Sensory experiences allow us to create seamless interfaces that eliminate the distance between the “inside” and the “outside”, and close the gap between man and machine. Seamless interfaces bring us closer to artificial intelligence (AI) by using our intelligence and our senses to directly interact with machines. Nevertheless, these interfaces can become a mechanism that will enable us to learn more about ourselves and about other things in the world.
Playing Solitaire seamlessly
Sceptic about Haptic? Try To Listen!
Haptic interfaces are no longer science fiction, and it seems that users are willingly adopting them, possibly because they are very natural. In fact, operating a system by waving your hands, for instance, makes you forget you are using any interface, as it is almost totally seamless. No input/output, no clicking and typing, no necessary hardware or dedicated devices. After all, wouldn’t it be great if the digital post-it acts like a paper post-it?
But, as you know, we have more than just 2 senses. Our interaction with computers is already based on our eyes and our hands, seeing and touching. How about using other senses, not just sight and touch, as interfaces?
This will be especially beneficial for people with certain handicaps, who can’t use the existing interfaces. For instance, for a blind person, a hearing-based interface can make an otherwise unusable system easily accessible. This may sound complicated, but projects like Michal Rinott’s SonicTexing or the Tactile Explorer from Tactile World, allow the visually impaired to easily access computer-based applications, which usually require the use of sight.
Can You Smell the Interface? Taste It!
If I were to suggest using scent or taste as an interface, you may say that I, well, lost my senses. But Romi believes they may be the next new seamless interfaces. Last year SHOWstudio launched a groundbreaking initiative for fragrance over the Internet. I, personally, have seen a demonstration of a motion picture with “fragrance support”, where you not only see and hear, but also smell the movie scenes.

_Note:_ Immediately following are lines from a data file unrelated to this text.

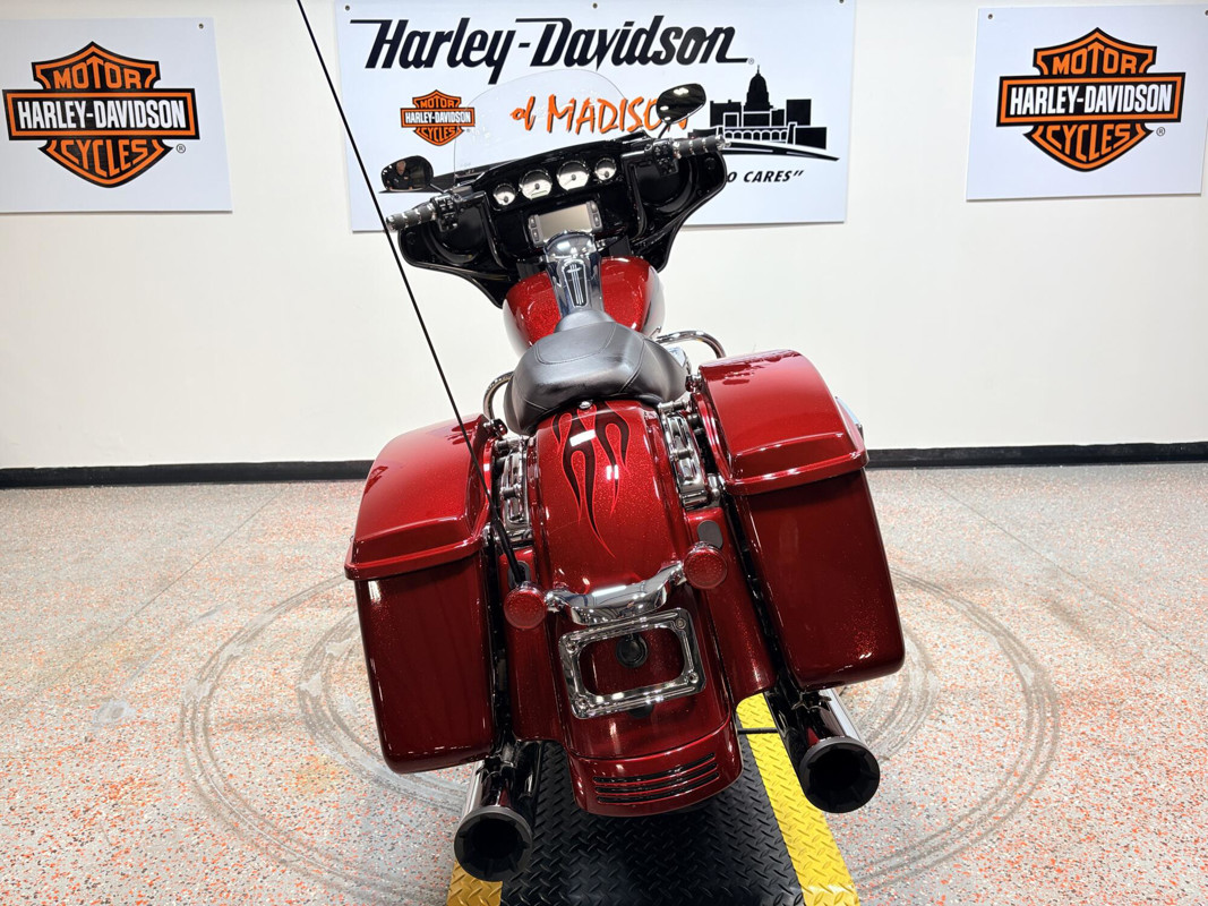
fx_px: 907
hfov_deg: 67.3
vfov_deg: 53.1
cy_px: 453
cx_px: 604
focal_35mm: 26
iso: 40
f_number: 1.6
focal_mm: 5.96
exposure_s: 1/120
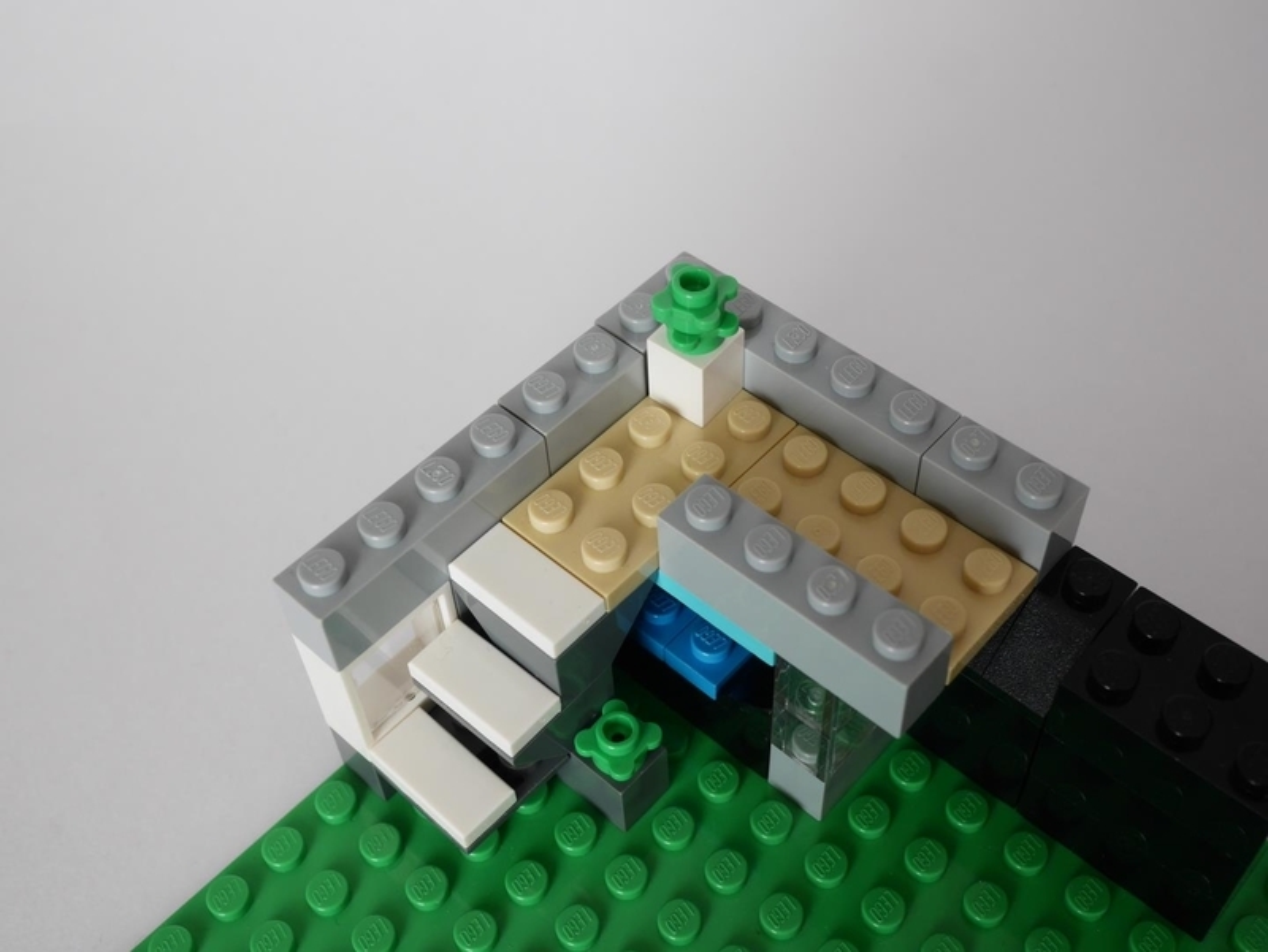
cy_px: 476
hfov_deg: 46.8
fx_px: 1466
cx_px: 634
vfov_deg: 36.0
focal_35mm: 40
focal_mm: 20
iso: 400
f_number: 6.3
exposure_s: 1/60
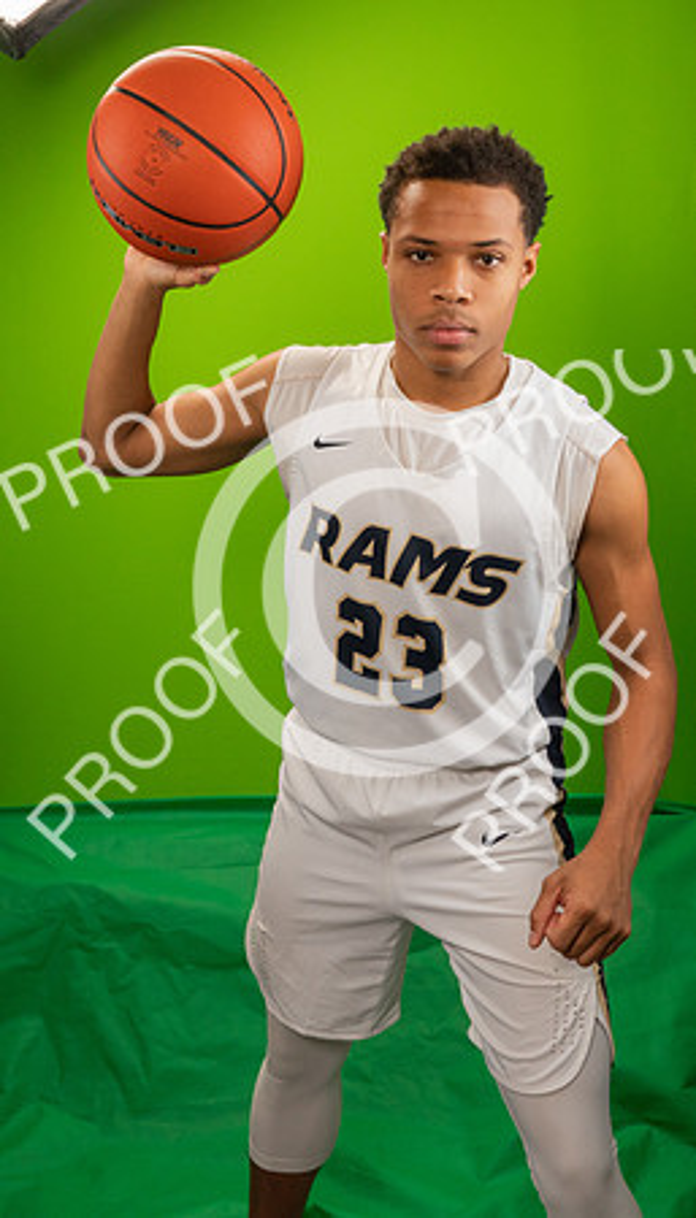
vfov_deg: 43.5
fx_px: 1516
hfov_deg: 25.8
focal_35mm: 47
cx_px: 286
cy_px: 482
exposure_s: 1/60
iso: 800
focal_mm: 24
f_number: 20
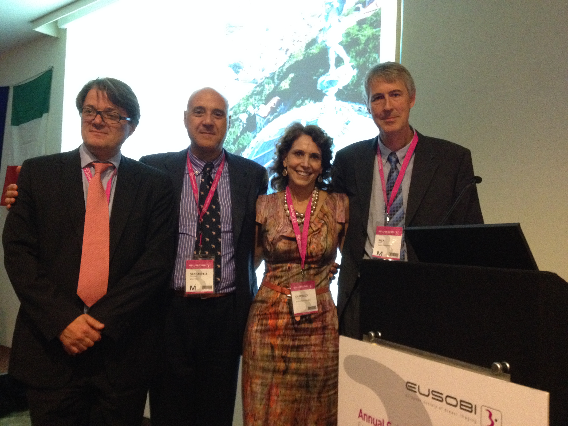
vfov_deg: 40.7
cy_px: 213
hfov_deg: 52.6
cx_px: 284
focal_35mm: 35
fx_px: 574
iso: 500
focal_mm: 4.28
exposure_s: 1/15
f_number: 2.4
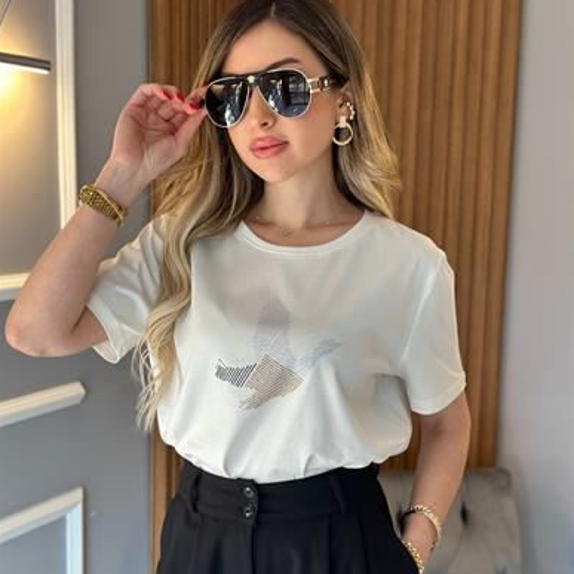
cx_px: 286
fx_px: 1069
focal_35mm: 57
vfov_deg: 29.9
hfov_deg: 30.0
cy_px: 365
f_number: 1.78
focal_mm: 6.86
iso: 125
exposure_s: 1/82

And the same goes for taste. Or, at least, our tongue. And if you think I went too far, take a look at The Brain Port, a neural tongue interface which uses 144 micro-electrodes to transmit information through sensitive nerve fibres in our lingua:
Combine all of those senses together, and you can see what a real seamless interface might look like in the near future – a total sensory experience. One that would be able to transmit and/or replicate an entire experience. Just imagine how a website like synesthecity would be like, if the sight, sound, smell, taste and touch were transmitted over the Internet.
And, of course, don’t forget that illusive, most promising “Sixth sense“, which some refer to as extra-sensory perception, and some as our future personal connection to “the cloud”. If you haven’t seen THAT TED demo, I strongly urge you to do so now. After seeing what can be done with natural, seamless, sensory-based interfaces, there’s really no need for additional words.
And Meanwhile In The Real World…
I started off with touch technology, and I want to end with touch technology, but this time with its application for Video Conferencing. I’ve already written here about the Teliris TouchTable, which is very impressive. But as touch technology is no longer expensive and can be found everywhere, it can be utilized to upgrade your video conferencing experience as well.
Here’s a short video showing the latest version of RADVISION’s SCOPIA Desktop, utilizing touch technology for a most intuitive and efficient user interface:
Seamless, intuitive, productive – I have a sense we will be seeing everyone and everything following suit in the near future.